With PCM, every block of bits are sampled from no bits to 16 or 24 bit depth back to no bit depth at every sampling frequency rate , creating a stepped resolution. 

If you are recording  acoustic instrument(s) with quality mics, DSD remains superior in quality due to the difference between One bit sampled at very high rates 2.8 or5.6mhz where the next one bit is sampled related to the previous differential and it imparts a higher linear resolution  similar to tape being linear; tiny magnetic particles.

There is still a filter but much above influencing the audible range and there is ultimately the filtering when converted to PCM which kinda negates the advantage.

Exporting a  commercial mix to DSD and  then from DSD playback preserving the mix as it exited where it can be mastered via an analogue chain to the various formats into another machine or computer without truncation errors which is the problem with 24 bits.. Eventually, 24bits has to become 16bits. And the DSD conversion to analogue and picked up after the chain down to  another 16bits conversion or a high res media and why some Artist offer  DSD. purchases not to mention a revival of vinyl and high res downloads. 

In theory 16 bits can be divisible by 44.1; 88.2;  196 or rate that 44.1 can be divided into and in theory could be mixed down to 44.1 without dither. Not so much for 96khz.

I use  24bits with 32bits in the DAW mostly at 88.2  and want an Interface that'l do 196khz for jobs destined for DSD export . Other non divisible sampling frequencies like 96khz aren't an issue here for Broadcasting for DVD etc.

The higher the sampling frequency rate  at 16bit depth the more linear with less quantization errors, versus 24bits or with in DAW 32 bit processing at a lower sampled frequency is the quandary.

I have found recording at higher sample rates in 16 bits to be slightly easier on the PC and DAW.

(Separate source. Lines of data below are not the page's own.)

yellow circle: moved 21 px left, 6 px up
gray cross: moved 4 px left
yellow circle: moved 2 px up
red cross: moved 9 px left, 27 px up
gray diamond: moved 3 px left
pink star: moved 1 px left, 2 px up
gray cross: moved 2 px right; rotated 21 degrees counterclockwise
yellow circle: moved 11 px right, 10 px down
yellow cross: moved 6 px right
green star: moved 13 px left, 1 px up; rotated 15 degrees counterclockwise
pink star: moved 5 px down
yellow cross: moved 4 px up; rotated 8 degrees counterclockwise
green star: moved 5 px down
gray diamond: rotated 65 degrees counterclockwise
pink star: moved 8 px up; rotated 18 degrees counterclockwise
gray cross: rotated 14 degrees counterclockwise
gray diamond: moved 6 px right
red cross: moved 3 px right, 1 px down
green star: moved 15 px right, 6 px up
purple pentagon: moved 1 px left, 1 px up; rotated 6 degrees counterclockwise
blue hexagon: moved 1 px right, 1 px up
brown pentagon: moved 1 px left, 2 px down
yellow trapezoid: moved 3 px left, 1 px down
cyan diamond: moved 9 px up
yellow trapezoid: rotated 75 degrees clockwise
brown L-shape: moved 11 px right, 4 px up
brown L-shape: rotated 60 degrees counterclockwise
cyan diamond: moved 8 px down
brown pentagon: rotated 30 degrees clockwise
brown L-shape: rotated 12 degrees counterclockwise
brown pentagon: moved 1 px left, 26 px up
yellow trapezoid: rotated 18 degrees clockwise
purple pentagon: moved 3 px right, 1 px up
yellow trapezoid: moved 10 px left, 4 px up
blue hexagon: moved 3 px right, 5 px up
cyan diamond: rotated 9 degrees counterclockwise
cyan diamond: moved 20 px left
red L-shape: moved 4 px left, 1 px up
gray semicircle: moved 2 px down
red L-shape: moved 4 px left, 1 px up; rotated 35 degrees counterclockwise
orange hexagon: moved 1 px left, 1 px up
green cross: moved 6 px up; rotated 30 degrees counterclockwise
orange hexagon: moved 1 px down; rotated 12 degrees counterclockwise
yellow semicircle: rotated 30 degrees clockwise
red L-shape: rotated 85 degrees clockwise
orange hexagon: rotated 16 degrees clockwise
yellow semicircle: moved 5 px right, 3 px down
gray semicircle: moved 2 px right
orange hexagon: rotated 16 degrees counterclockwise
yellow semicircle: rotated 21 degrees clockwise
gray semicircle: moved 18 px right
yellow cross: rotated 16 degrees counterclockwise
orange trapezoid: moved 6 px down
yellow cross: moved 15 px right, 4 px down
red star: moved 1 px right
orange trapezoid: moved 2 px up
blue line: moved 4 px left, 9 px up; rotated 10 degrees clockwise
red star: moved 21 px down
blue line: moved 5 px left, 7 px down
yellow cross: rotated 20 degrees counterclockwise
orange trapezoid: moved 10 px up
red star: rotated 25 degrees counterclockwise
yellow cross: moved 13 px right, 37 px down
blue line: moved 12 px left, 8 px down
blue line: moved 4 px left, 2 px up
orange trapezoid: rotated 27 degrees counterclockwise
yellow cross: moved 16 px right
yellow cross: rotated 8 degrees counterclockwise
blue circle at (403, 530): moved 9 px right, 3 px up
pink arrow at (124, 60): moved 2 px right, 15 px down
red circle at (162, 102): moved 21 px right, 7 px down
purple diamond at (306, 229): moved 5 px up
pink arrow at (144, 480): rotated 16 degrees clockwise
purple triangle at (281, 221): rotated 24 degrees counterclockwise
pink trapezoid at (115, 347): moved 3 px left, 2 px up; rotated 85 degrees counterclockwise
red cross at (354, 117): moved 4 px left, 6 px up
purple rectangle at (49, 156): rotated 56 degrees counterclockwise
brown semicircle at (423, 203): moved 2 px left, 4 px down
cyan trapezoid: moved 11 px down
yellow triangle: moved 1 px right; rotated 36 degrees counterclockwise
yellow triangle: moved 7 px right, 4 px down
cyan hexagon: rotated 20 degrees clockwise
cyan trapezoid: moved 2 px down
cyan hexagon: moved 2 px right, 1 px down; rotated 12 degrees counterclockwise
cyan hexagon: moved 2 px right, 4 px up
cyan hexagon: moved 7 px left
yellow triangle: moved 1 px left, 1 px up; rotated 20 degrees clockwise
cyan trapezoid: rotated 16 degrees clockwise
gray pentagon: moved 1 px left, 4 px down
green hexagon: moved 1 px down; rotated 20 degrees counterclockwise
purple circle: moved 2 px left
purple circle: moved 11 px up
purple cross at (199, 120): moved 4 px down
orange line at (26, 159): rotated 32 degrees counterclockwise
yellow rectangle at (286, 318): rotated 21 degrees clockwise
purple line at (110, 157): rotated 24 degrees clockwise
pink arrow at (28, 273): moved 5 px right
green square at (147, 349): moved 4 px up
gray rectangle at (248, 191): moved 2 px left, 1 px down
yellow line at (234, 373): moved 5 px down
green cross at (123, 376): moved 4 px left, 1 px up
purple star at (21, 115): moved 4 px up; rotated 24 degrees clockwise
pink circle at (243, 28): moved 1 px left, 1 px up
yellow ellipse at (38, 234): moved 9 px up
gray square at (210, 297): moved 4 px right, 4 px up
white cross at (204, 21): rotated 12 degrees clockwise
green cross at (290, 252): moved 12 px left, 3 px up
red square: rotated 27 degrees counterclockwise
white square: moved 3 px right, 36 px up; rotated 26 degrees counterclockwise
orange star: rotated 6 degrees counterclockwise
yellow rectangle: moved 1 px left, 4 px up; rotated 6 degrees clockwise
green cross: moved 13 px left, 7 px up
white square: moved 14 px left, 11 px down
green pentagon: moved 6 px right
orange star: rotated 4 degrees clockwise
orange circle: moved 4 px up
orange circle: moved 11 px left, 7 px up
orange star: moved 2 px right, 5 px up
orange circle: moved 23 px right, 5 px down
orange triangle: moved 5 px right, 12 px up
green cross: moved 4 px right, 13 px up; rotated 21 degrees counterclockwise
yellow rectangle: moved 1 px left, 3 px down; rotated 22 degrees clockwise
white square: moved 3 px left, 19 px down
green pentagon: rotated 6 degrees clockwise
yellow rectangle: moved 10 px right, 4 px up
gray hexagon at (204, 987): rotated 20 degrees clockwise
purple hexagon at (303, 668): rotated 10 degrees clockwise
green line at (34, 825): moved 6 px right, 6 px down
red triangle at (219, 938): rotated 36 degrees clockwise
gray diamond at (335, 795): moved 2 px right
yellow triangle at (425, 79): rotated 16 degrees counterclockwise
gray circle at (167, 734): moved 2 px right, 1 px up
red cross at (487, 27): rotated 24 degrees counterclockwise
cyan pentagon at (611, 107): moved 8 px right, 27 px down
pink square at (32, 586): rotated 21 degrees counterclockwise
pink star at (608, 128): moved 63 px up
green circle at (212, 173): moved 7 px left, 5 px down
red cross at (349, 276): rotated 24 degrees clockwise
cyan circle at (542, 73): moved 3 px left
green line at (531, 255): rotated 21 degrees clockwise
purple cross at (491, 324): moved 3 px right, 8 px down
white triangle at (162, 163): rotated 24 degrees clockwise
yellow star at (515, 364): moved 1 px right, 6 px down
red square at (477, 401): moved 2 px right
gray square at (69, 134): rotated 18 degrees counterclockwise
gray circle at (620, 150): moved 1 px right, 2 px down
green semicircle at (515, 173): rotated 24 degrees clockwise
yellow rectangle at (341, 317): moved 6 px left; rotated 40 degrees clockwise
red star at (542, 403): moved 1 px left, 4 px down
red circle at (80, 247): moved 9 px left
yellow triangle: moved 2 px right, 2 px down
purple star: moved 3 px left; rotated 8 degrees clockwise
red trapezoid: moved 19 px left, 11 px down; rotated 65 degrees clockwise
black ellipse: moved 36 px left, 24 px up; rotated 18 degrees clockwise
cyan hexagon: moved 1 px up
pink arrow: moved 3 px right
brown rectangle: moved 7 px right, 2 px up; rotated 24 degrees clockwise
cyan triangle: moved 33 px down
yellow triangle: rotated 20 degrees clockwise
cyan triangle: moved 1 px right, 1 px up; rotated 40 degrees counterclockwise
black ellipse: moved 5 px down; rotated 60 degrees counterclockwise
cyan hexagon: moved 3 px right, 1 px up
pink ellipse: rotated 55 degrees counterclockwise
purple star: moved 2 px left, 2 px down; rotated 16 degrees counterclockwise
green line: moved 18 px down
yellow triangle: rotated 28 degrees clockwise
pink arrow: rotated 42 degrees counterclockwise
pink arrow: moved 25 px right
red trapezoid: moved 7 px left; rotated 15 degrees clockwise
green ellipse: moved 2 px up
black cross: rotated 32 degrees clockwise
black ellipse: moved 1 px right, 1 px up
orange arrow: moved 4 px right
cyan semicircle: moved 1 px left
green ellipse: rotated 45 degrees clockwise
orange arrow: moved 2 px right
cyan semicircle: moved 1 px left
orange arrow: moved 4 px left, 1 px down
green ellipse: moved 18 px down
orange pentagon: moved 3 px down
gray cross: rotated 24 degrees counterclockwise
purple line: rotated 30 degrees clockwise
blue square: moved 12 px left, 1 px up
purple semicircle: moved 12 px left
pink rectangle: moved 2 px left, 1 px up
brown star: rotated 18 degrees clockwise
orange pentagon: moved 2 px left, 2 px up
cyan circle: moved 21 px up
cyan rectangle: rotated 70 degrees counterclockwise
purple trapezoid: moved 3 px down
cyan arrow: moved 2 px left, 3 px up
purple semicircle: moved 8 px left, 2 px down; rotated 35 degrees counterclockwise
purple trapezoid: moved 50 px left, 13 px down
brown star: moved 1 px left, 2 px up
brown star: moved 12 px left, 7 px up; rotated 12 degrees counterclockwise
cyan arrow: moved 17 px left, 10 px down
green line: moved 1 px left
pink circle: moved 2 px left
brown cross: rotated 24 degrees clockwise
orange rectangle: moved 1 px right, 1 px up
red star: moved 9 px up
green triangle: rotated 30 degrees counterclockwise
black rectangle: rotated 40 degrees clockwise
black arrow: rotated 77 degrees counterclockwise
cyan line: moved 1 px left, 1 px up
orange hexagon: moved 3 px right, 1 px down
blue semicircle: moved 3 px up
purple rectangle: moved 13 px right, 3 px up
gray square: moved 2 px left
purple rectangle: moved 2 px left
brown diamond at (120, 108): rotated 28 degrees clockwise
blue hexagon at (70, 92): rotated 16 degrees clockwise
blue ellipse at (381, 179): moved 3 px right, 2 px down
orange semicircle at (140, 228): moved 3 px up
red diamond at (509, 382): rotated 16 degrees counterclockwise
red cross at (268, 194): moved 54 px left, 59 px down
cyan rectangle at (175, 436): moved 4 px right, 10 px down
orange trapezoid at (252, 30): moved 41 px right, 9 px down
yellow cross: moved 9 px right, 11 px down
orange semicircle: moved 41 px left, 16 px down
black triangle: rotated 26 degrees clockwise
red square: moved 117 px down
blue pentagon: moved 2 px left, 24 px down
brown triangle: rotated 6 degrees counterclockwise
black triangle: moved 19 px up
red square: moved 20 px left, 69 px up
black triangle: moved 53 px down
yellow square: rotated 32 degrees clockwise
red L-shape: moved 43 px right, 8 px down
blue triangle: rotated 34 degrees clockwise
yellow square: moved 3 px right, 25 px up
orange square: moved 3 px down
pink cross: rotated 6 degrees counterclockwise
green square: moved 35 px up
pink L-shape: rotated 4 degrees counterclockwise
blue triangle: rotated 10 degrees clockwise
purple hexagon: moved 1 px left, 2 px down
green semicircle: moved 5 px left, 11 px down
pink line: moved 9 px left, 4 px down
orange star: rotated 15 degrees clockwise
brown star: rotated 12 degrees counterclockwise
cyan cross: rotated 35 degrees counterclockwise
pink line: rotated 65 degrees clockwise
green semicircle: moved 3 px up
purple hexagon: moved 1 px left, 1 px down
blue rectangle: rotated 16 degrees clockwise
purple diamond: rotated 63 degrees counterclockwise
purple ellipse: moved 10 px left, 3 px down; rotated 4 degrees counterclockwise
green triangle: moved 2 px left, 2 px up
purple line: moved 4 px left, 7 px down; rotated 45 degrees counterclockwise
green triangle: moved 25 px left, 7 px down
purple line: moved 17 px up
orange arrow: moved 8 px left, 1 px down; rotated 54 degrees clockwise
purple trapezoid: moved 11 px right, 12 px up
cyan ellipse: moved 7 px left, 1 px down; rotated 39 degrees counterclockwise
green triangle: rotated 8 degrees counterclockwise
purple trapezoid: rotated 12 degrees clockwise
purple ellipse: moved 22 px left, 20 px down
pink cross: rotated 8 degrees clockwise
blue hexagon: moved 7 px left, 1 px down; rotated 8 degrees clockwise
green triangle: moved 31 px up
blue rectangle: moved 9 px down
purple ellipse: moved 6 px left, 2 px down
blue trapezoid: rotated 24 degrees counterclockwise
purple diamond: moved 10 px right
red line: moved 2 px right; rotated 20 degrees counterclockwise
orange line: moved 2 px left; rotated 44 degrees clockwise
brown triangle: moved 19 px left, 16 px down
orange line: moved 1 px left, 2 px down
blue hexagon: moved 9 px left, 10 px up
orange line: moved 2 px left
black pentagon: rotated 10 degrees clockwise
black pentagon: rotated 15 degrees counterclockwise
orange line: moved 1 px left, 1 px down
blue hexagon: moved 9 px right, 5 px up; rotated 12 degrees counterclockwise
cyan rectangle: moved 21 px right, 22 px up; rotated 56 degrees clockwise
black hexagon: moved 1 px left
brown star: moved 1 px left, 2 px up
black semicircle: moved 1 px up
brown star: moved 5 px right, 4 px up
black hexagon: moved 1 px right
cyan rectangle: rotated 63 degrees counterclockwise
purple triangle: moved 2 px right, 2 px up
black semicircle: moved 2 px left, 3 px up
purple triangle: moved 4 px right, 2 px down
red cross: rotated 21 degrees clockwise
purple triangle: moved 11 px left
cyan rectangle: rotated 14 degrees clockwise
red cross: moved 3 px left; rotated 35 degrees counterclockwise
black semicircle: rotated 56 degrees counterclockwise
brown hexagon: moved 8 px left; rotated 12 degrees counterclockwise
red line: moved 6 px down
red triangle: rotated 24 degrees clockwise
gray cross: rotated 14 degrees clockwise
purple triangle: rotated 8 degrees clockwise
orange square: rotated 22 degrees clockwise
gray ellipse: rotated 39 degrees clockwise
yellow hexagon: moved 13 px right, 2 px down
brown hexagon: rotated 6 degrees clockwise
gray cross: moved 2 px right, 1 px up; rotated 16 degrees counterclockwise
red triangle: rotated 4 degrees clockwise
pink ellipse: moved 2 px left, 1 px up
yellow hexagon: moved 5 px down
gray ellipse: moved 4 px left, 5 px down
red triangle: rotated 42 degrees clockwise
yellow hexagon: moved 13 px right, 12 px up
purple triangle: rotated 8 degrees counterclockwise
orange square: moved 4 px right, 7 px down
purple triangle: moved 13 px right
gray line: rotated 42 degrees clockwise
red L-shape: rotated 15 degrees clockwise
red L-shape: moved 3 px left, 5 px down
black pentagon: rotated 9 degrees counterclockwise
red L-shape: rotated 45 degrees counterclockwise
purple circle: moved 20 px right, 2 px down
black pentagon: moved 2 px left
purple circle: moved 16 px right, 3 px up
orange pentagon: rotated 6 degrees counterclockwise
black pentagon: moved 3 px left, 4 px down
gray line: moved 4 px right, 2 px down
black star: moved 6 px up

But 24bit depth does give more initial headroom making recording in it more relaxed.

With drives so cheap now 24bit at as high a sample rate as you can get would seem to be the direction to go with computers getting more capable. And just because you can why not!  

Well, a 24bit96khz recording converted to 16bit 44.1 is indistinguishable. That is how good 16 bit is.

But do let me know if you can, how 176kz is at16 bits goes with plugins and track count! 

Meanwhile 24bit at 48khz isn't as much of a strain as 88 or 96khz.